__Article__:
Depuis que la Cour de Justice a rendu un arrêt concernant la défense qui a été faite à certaines personnalités de quitter le territoire national, une controverse nourrie est née dans le pays.


Aujourd’hui, cette affaire qui a pris des proportions inappropriées, tente d’estampiller « d’autoritariste » le régime de notre pays. Dés lors, le sentiment national qui transcende tout intérêt particulariste, appelle les politistes et les spécialistes du Droit Pénal à contribuer au rétablissement de la vérité des faits.


Ces faits sont d’ordre politique et juridique qu’il convient d’examiner successivement.


Au plan politique, il convient de rappeler que jusque récemment, beaucoup de Chefs d’Etats Africains étaient dans la posture où se trouvait Louis XIV lorsque Fénelon Archevêque de Cambrai le sermonnait en ces termes : « voilà Sire, l’état où vous êtes, vous vivez comme ayant un bandeau fatal sur les yeux ! »

__Extrait de données__:
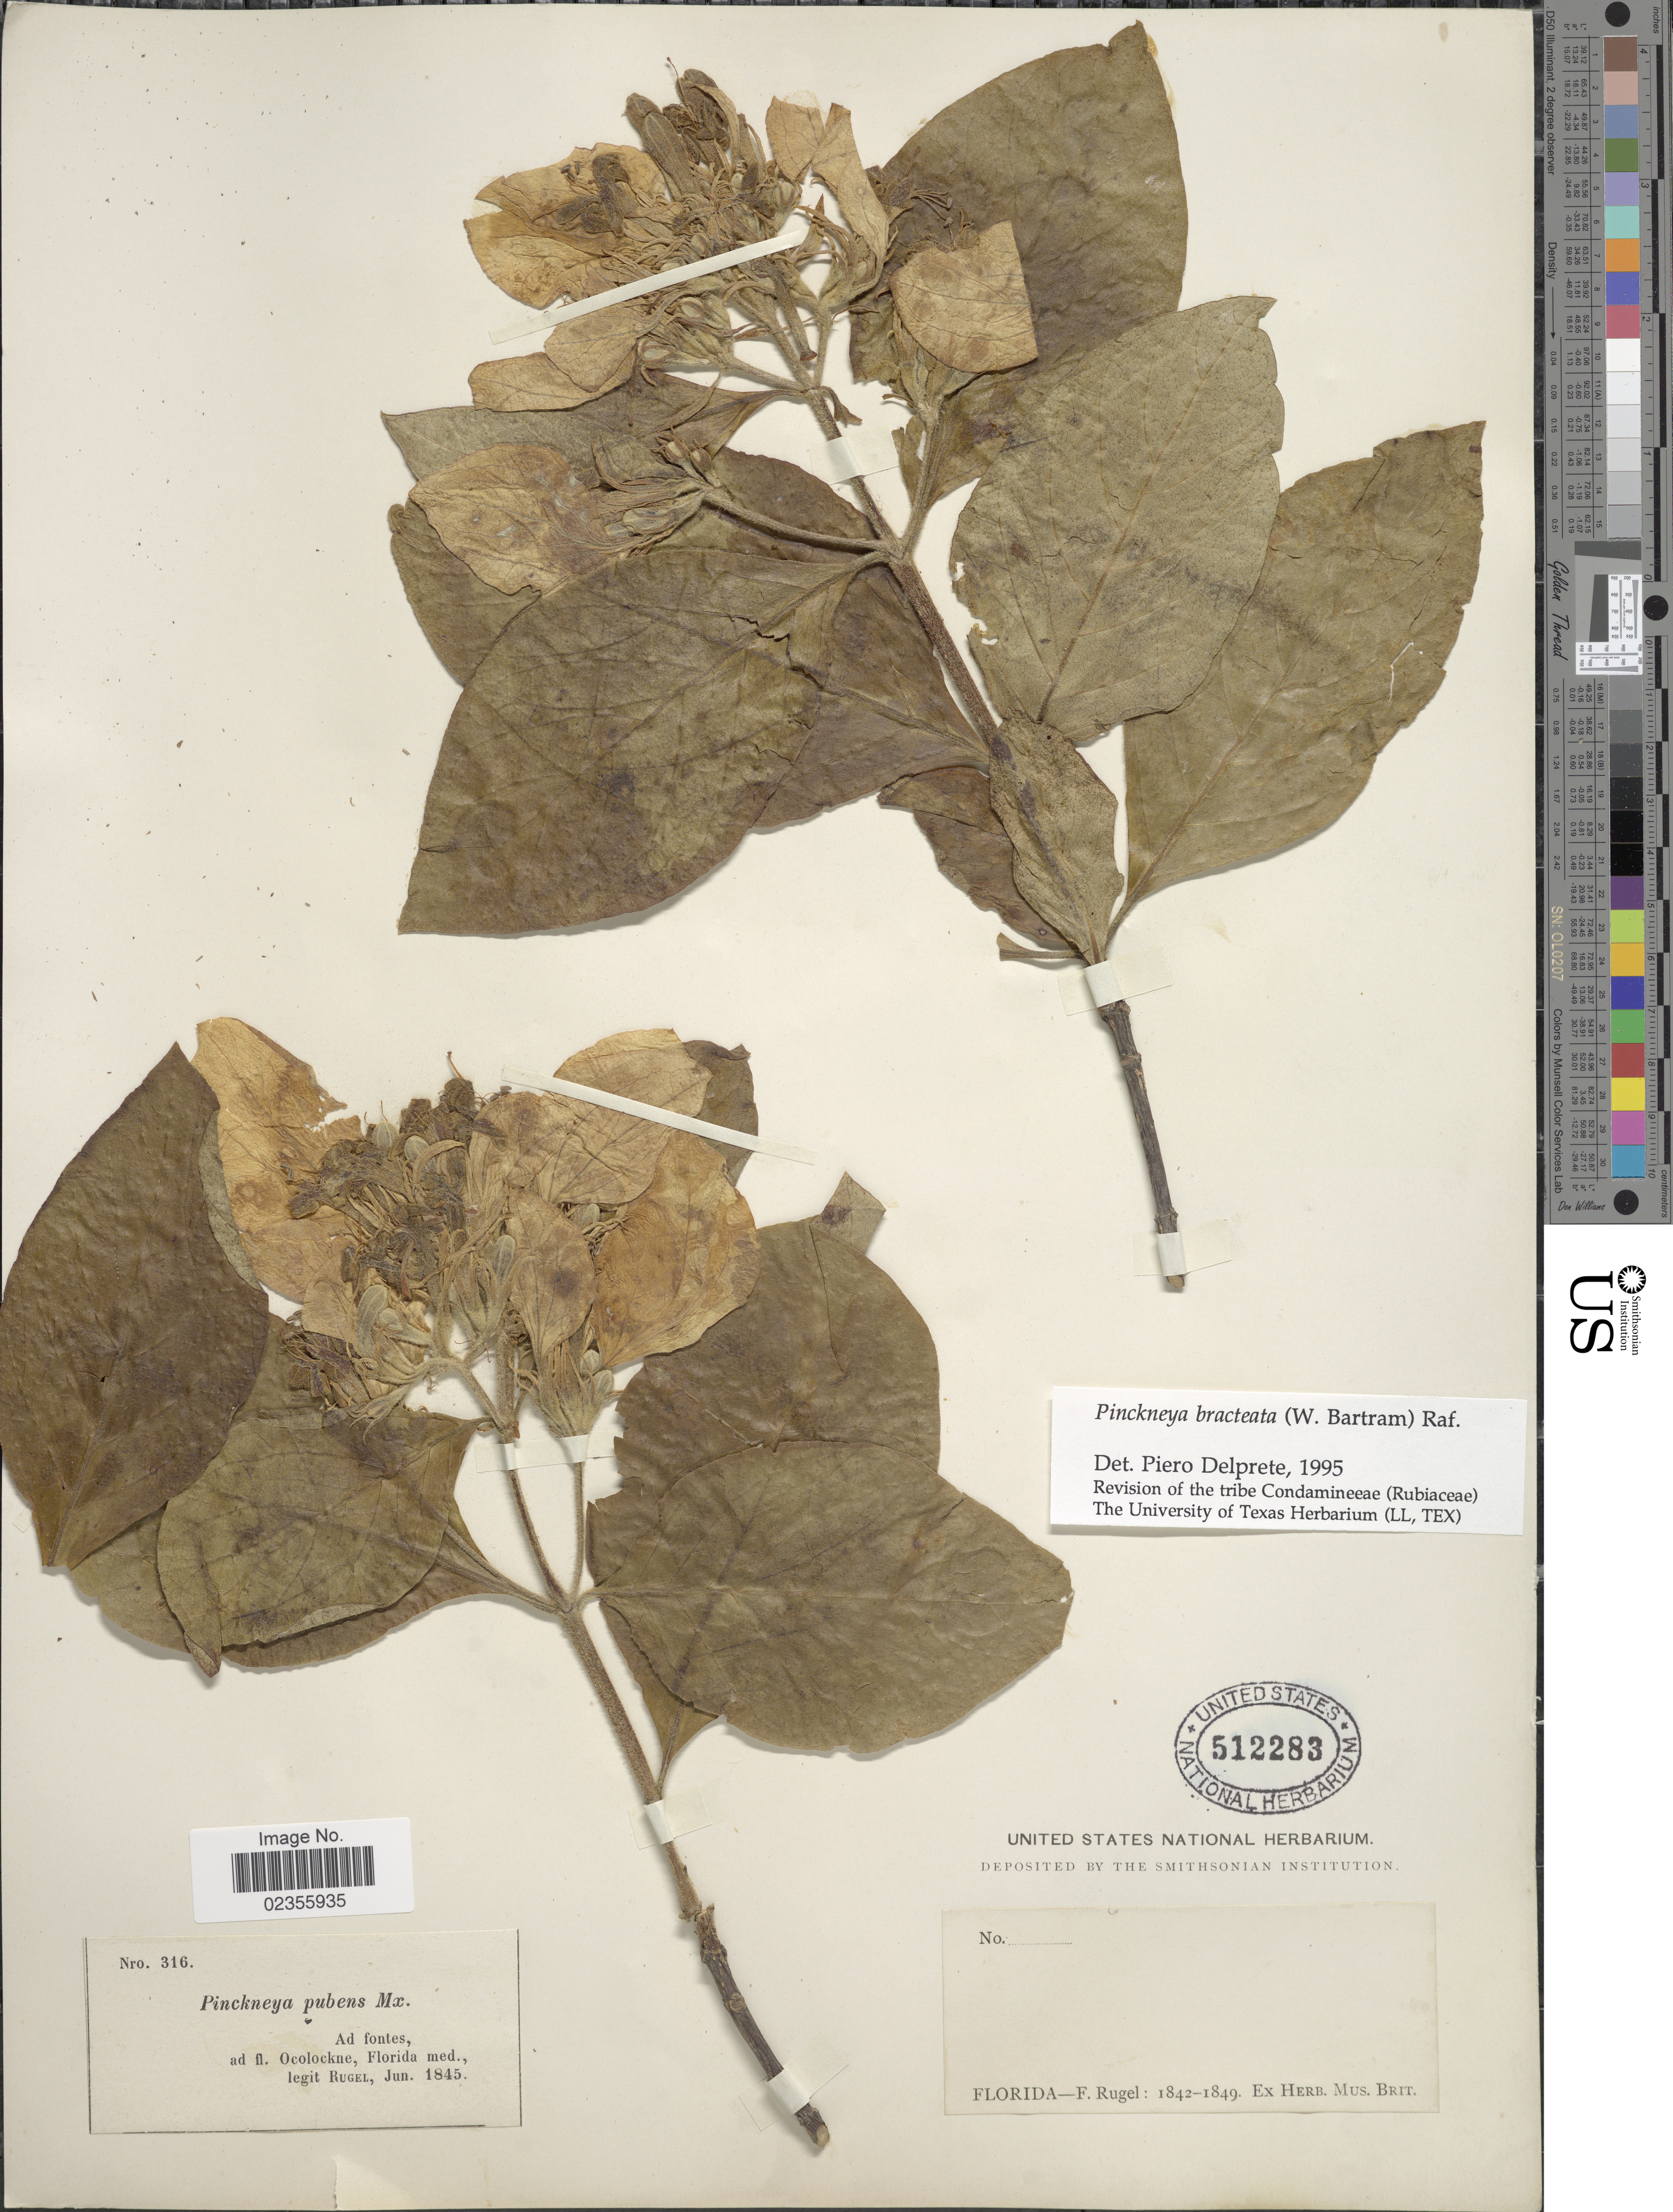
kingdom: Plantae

* * *

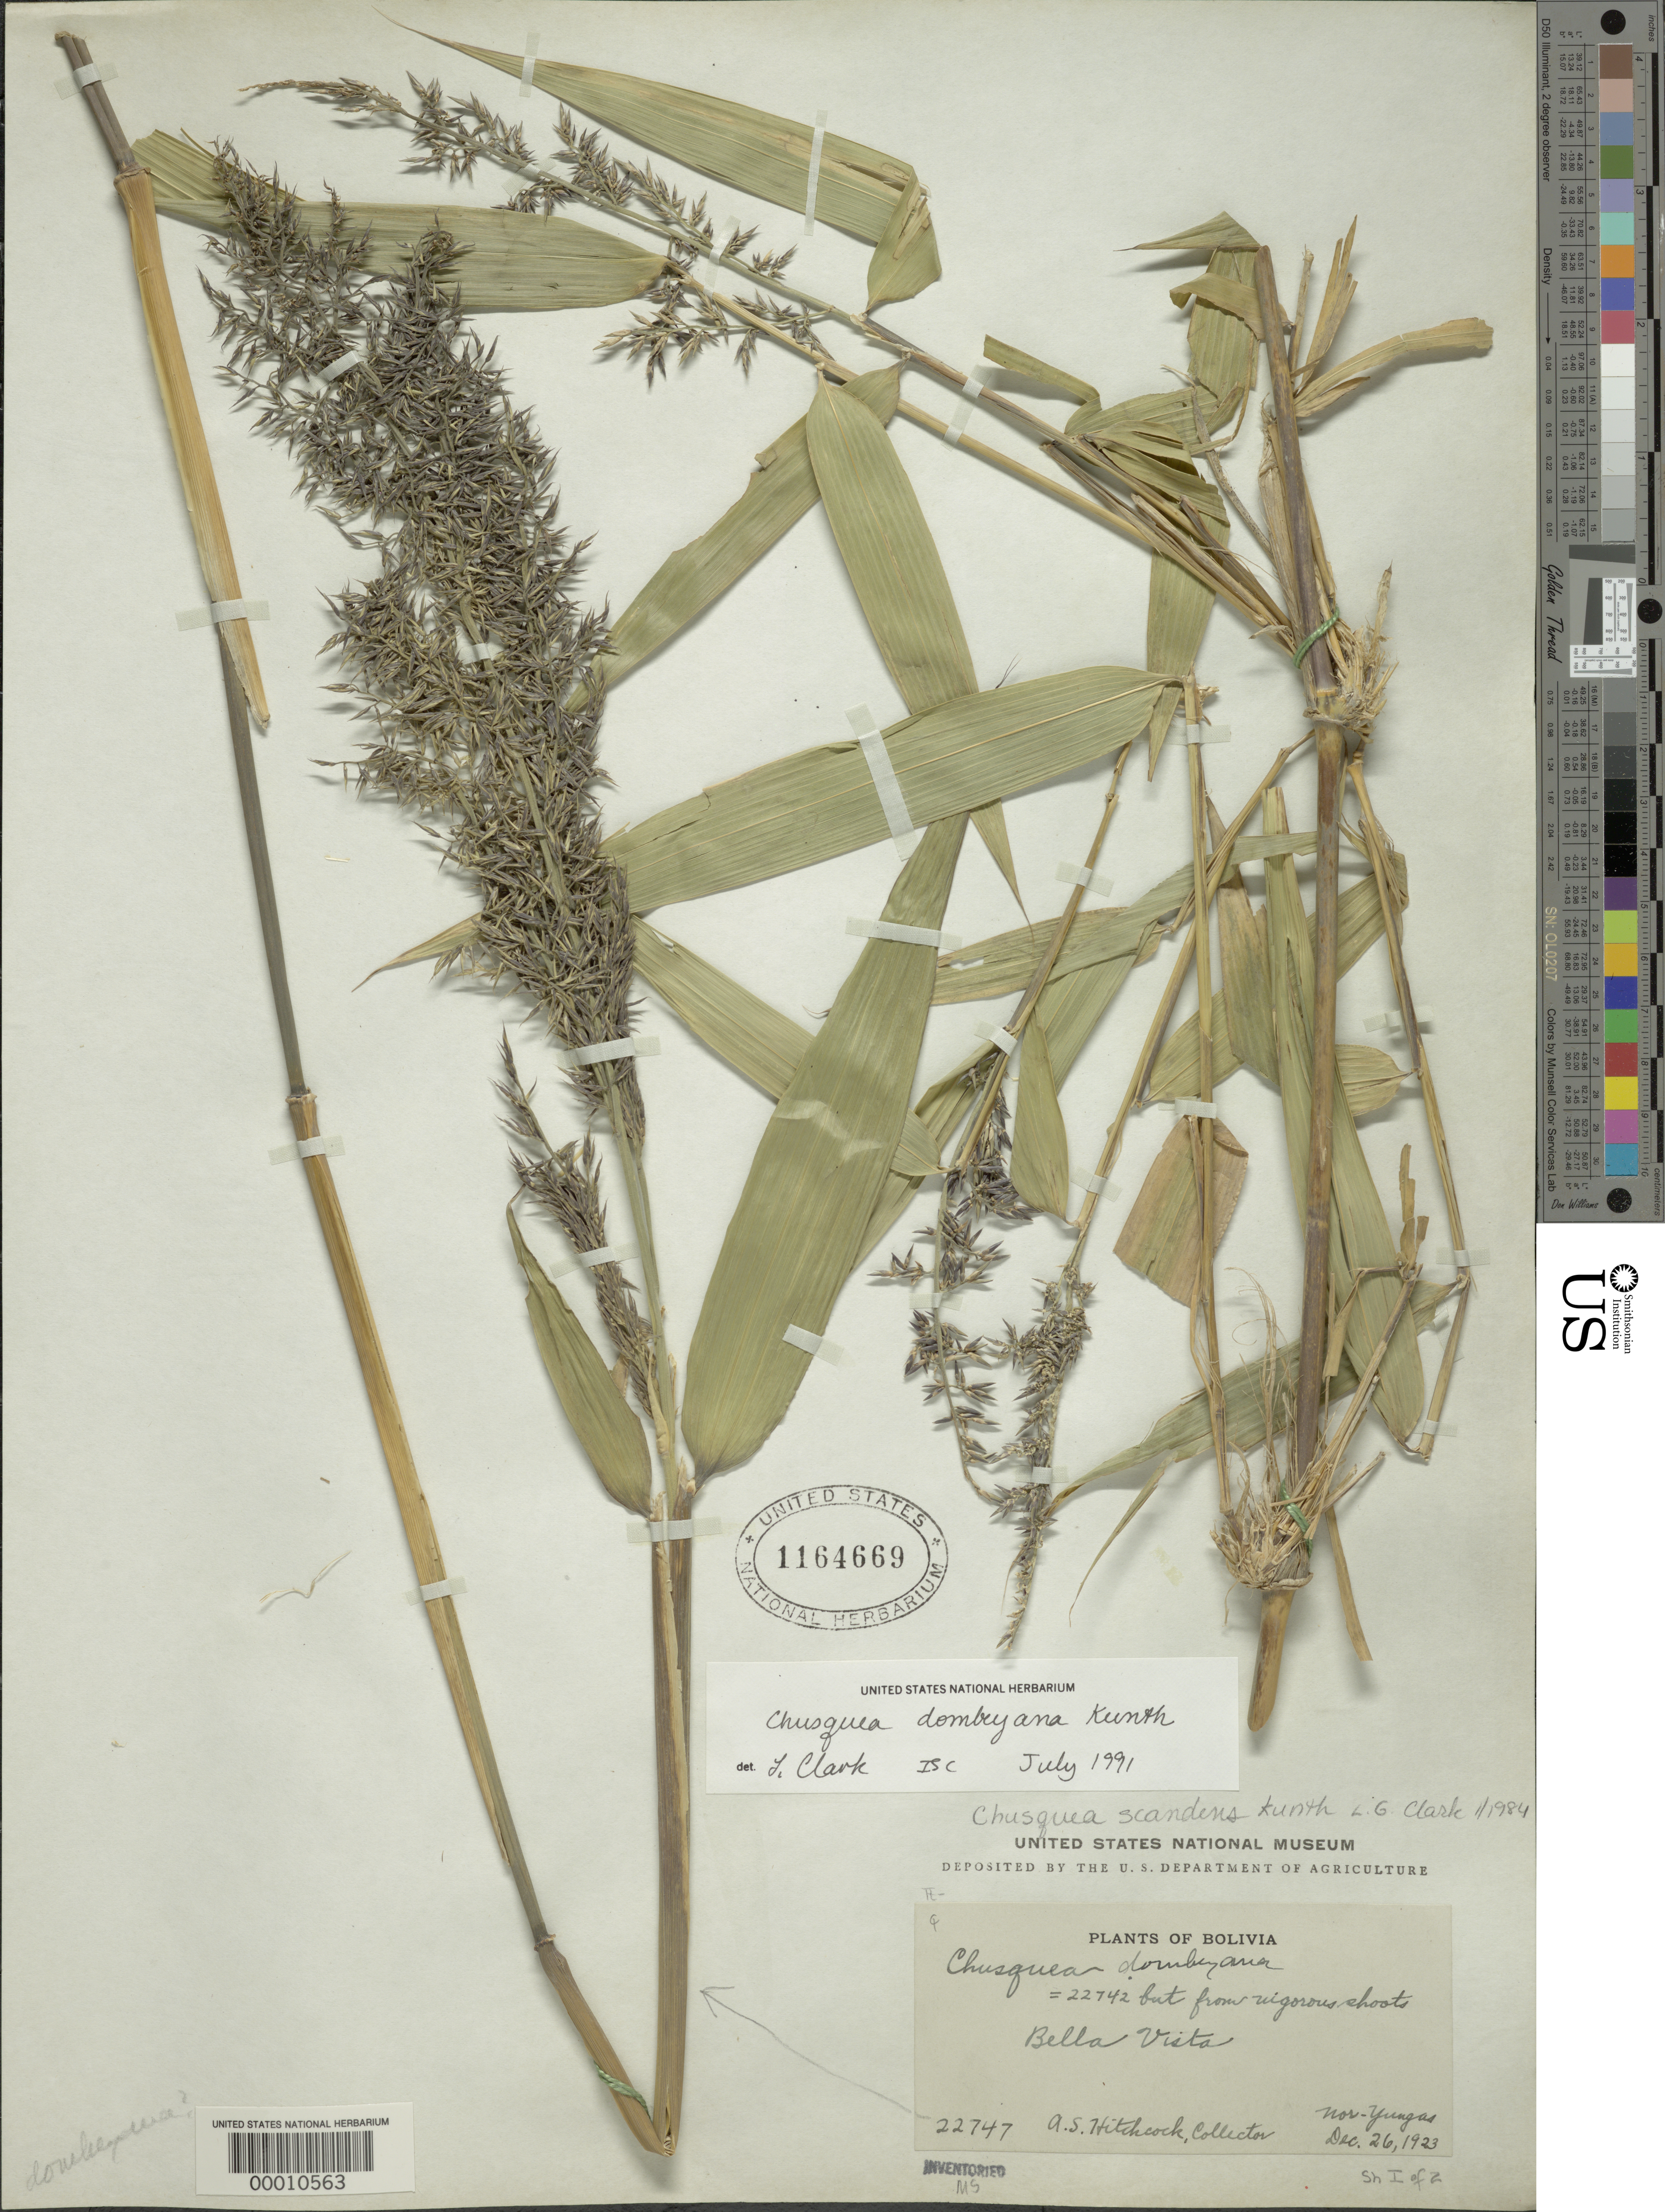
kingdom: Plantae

__Consigne__: D'après l'article, qui sermonnait Louis XIV ? Les enregistrements n'interviennent pas dans cet exercice.

__Réponse__: Fénelon, archevêque de Cambrai.